This question is more of a proposed solution than a problem and that makes it difficult for me to file it somewhere as a ticket. I'm not sure if CLJ-2094 is the actual problem you care about or if it's something else? If something else, please share.
Trying to put words to the suggested solution here... When finding a protocol method match, look up the current protocol value via the var (which may have been updated with new extensions), rather than using the protocol value that was passed (as it may no longer represent the current state).
But the protocol already has mechanisms to reset its state when extensions are added to the protocol, so I think that problem has already been largely solved. The only way the protocol state would not match the current state is that the protocol state you have is no longer connected. And in this case, I think that's because it is the protocol function var holds a function instance, which has a cache, which has the protocol, but the function instance itself is old (the var holds a new function instance).

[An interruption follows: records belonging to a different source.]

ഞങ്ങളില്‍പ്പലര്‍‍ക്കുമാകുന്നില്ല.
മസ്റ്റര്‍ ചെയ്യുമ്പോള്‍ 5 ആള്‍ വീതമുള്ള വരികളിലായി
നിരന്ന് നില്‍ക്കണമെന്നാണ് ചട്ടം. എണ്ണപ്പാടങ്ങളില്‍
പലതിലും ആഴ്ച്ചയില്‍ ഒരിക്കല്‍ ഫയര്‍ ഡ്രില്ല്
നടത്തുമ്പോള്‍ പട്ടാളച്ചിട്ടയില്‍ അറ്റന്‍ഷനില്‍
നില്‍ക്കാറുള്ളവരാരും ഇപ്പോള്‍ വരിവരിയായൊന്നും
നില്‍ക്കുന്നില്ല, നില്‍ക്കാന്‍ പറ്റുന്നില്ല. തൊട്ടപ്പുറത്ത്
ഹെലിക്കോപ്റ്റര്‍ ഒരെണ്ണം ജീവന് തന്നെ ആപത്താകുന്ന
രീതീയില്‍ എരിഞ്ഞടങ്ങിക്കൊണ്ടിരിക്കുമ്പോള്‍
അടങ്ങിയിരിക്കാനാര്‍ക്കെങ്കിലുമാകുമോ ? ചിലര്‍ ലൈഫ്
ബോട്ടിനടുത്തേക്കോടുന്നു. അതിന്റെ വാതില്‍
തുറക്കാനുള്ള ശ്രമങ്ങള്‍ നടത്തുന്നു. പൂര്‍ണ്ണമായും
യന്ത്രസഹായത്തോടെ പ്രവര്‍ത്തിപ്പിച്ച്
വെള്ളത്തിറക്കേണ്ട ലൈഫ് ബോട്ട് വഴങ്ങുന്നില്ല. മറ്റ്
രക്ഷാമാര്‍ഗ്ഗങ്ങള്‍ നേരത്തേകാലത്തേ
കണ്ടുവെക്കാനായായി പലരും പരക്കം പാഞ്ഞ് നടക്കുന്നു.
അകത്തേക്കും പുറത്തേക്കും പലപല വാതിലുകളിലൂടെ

So you are using a dead function, but doing a lookup during method invocation to recover the live function's equivalent state. Adding a var lookup in the invocation call path is I think a non-starter as the whole protocol design is trying to avoid that (that's why we have a cache which can be dumped on modification). The alternate solution here is to push var lookup of the function to the caller. And that's essentially what you get with an anonymous function implementation of the spec in CLJ-2094 (vs partial).

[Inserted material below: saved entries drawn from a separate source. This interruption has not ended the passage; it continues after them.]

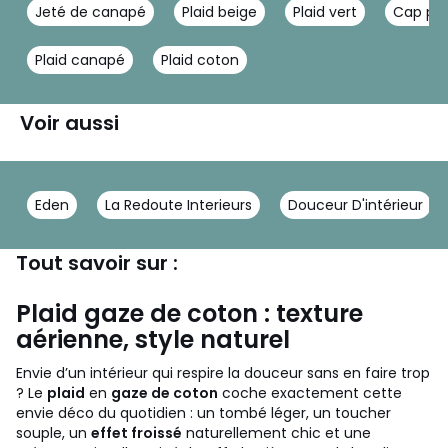
Jeté de canapé
Plaid beige
Plaid vert
Cap pla
Plaid canapé
Plaid coton
Voir aussi
Eden
La Redoute Interieurs
Douceur D'intérieur
Tout savoir sur :
Plaid gaze de coton : texture
aérienne, style naturel
Envie d’un intérieur qui respire la douceur sans en faire trop
? Le
plaid
en
gaze de coton
coche exactement cette
envie déco du quotidien : un tombé léger, un toucher
souple, un
effet froissé
naturellement chic et une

Again, I'm not sure what problem we're actually trying to solve here. In CLJ-2094, the problem was that the function was captured by partial. The solution is - don't capture the value. We could also consider some alternative to partial that retained the var lookup - you could imagine a partial-var that took a var rather than a function evaluated from a symbol. The workaround is to use wrap in a function to delay the evaluation. Is this enough of a problem to warrant something new? Don't know.